これらすべてが自分の首を切るために用意されたことも、厳正な目で自分を審判する者が自分の婚約者である王子であることも。ティステには信じたくない現実だった。
「殿下、私は本当にないです! 女神に誓ってそんなことはしていません!」
「すべての証拠がそなたを指している。この状況でどうやって潔白を信じろというのか?」
「殿下、私は決して……!」
「もういい。すでに判決は下された」
王子の傍に一人の少女が近づいてきた。彼女は悲しそうな表情で王子の手を撫で、王子も同じ表情で彼女の手を取り合った。だが王子の眼差しはティステを振り返ったとたん再び厳しくなった。そして少女は暗い表情でティステを眺めるだけだった。
お前が私にどうやって。そんな気がして、ティステの頭の中に怒りが込み上げてきた。
友達だと信じた。王子にとっても、自分にとってもいい理解者だった少女。だがティステが友達だと純粋に信じていた間、あの少女は後ろで王子と二人だけの時間を持った。そしてティステを今この場に来させた濡れ衣もあの少女から始まった。

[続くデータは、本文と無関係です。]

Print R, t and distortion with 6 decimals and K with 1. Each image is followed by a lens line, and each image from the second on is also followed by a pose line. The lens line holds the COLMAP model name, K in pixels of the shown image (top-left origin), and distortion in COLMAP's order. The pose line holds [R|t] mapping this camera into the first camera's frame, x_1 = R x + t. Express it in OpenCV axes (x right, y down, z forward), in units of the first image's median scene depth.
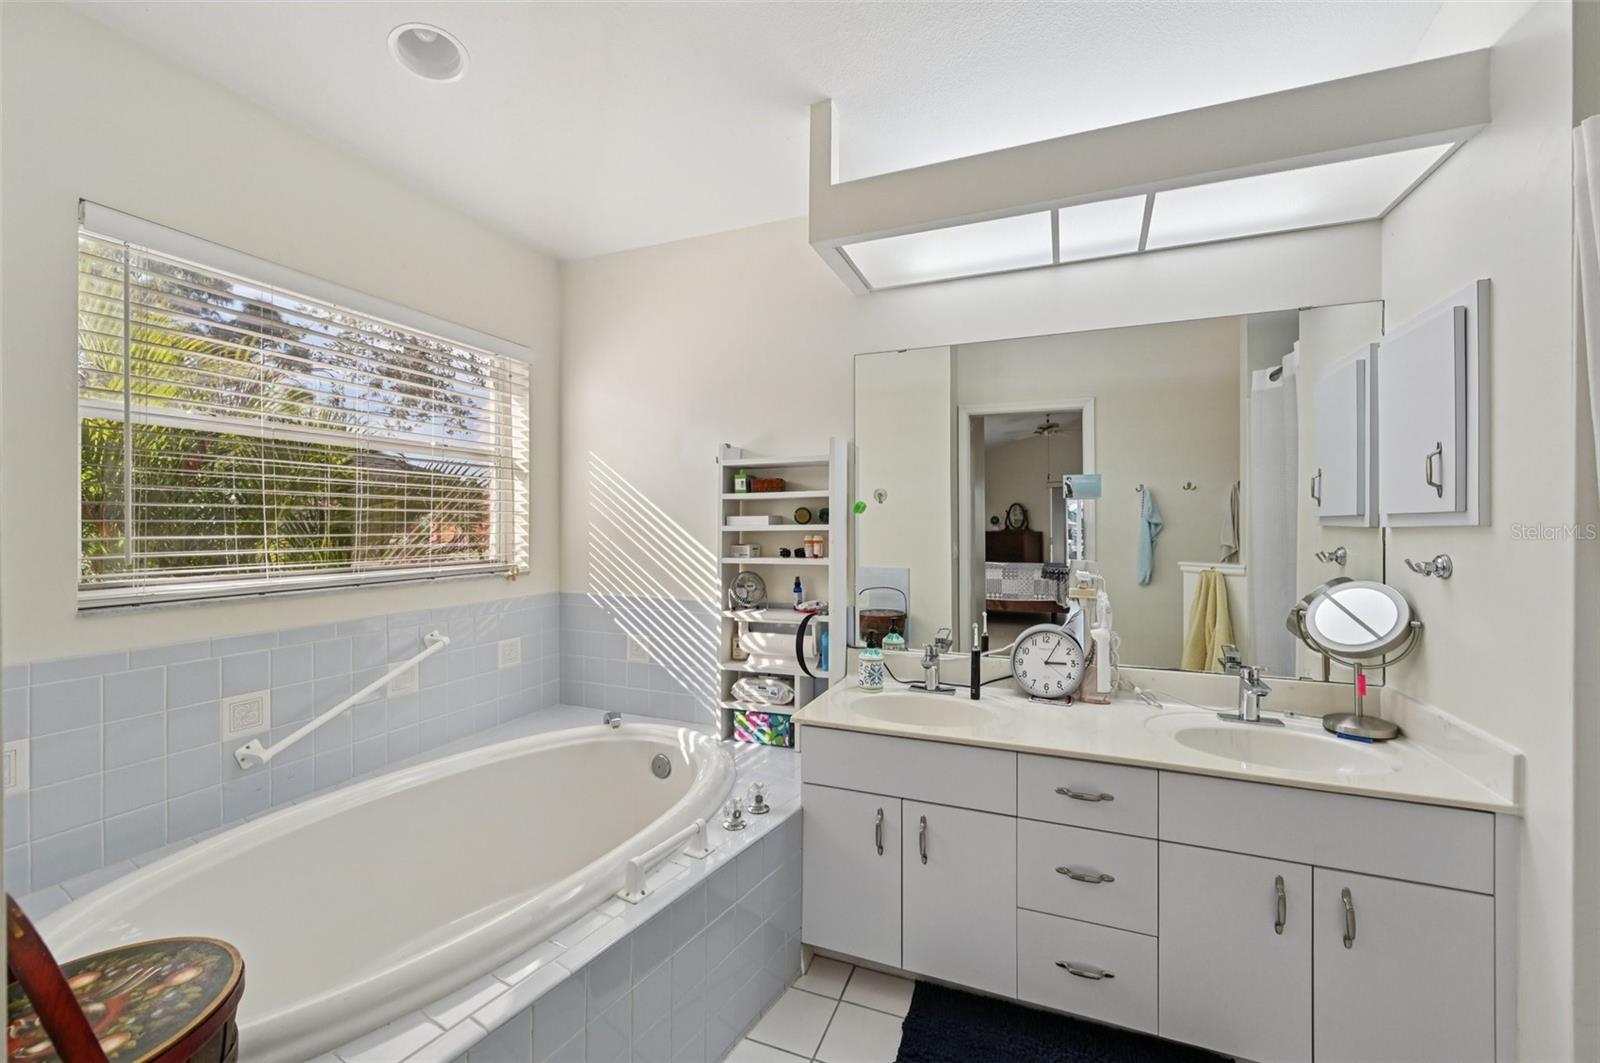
lens RADIAL K [[633.9, 0, 807.2], [0, 633.9, 529.4], [0, 0, 1]] dist [-0.002899, -0.000086]
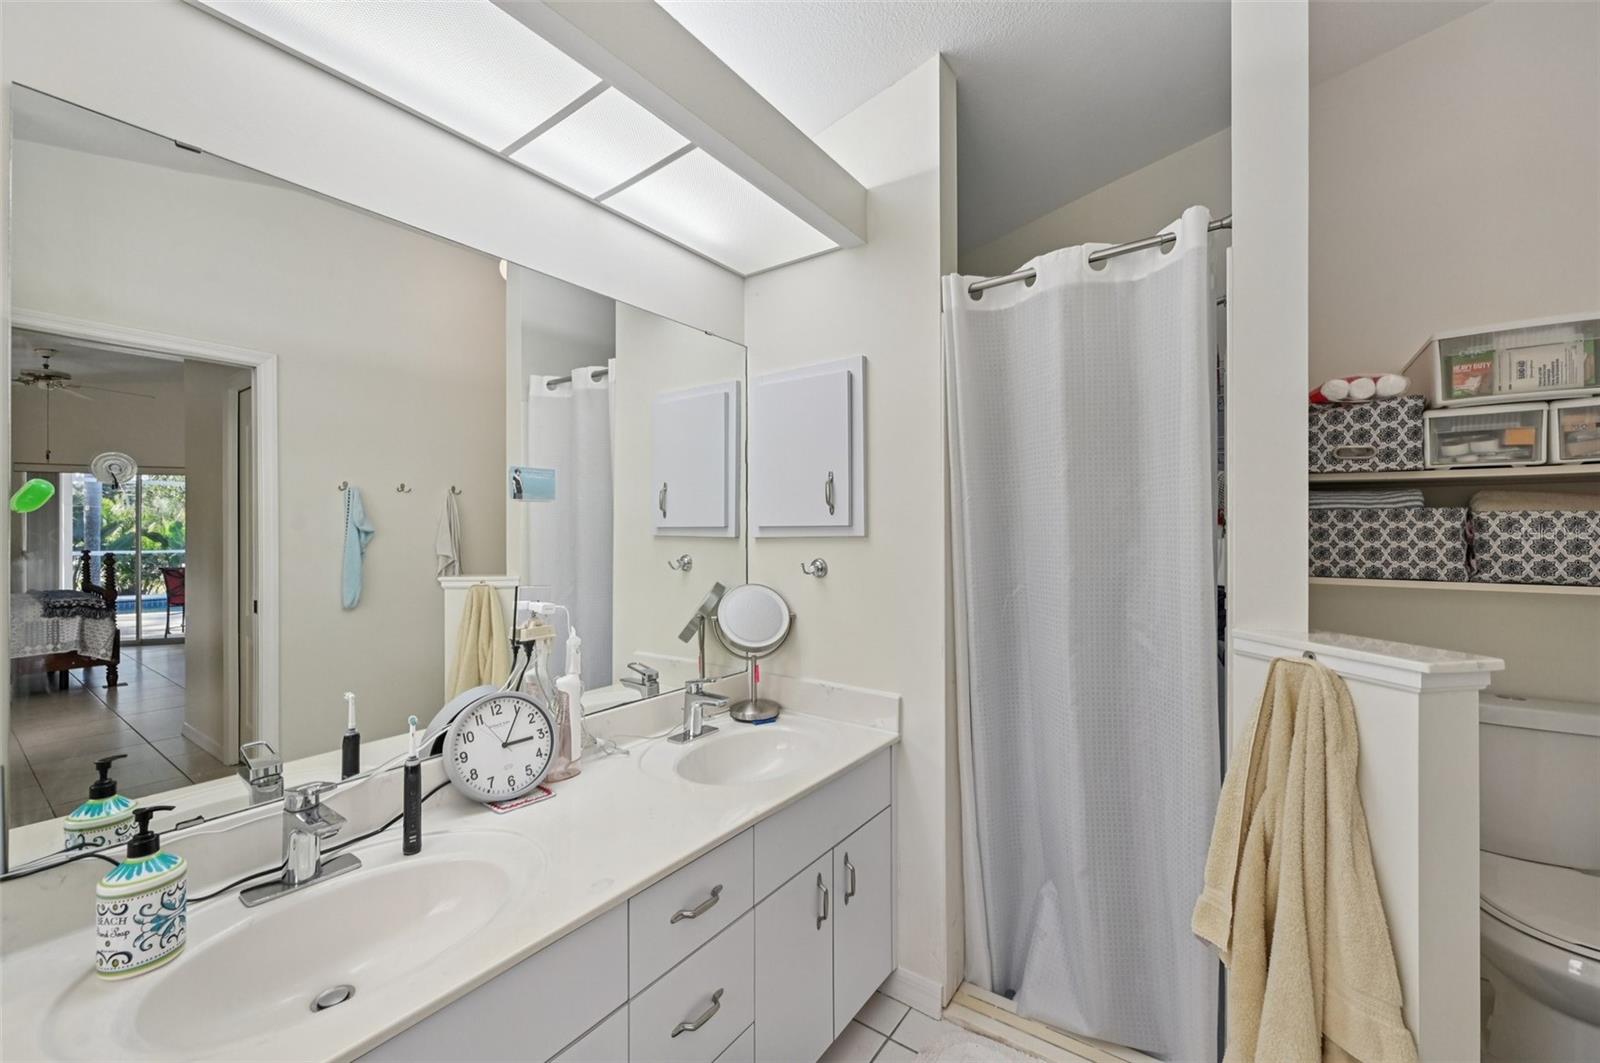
lens RADIAL K [[633.9, 0, 796.8], [0, 633.9, 529.7], [0, 0, 1]] dist [-0.002899, -0.000086]
pose [[0.243795, 0.000631, 0.969827, -0.213375], [0.006142, 0.999979, -0.002195, -0.014005], [-0.969807, 0.006492, 0.243786, 0.593189]]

「こッの……貴方たちがどうして私にこんなことをするんですの!? 信じたのに!」
忌まわしい裏切り者たち。
政略結婚の婚約者。愛してはいなかったが、未来の王妃として一生懸命尽くした。そして王子と自分の役に立ちたいと思う少女にも役に立とうと努力した。二人も自分の心に応えてくれていると信じた。
〝そなたが王妃になってくれれば、この国の未来もより良い方向に進むだろう。楽しみにしている〟
〝ティステ様こそ王子殿下の伴侶になるべき御方です〟
そう言ってくれた二人が、今は自分の処刑を主導していた。信じたくない裏切りだった。
だがいくら糾弾しても、訴えても、怒っても……何も変わらない。偽りの罪に王子は断固とし、民は怒っていた。この場に集まった皆が彼女の死を叫んでいた。
まるで世の中の皆が自分の死を望んでいるような状況。逃げられないことに気づき、ティステは結局諦めた。
「……ええ、いいですわ。貴方たちがずっとしらを切るのなら……仕方ないでしょう」
「受け入れるのか?」
「いいえ。でも私が助命される余地がないようですから」
死ぬ前の最後のプライドと虚勢。心では呪いの言葉を浴びせかけていた。
呪ってやる。死んでも呪ってやる。未来永劫、貴方たちの子孫まで不幸になることを願う。
ギロチンに体が固定され、処刑が執行される最後の瞬間まで――ティステは裏切り者たちを呪い、また呪いをかけた。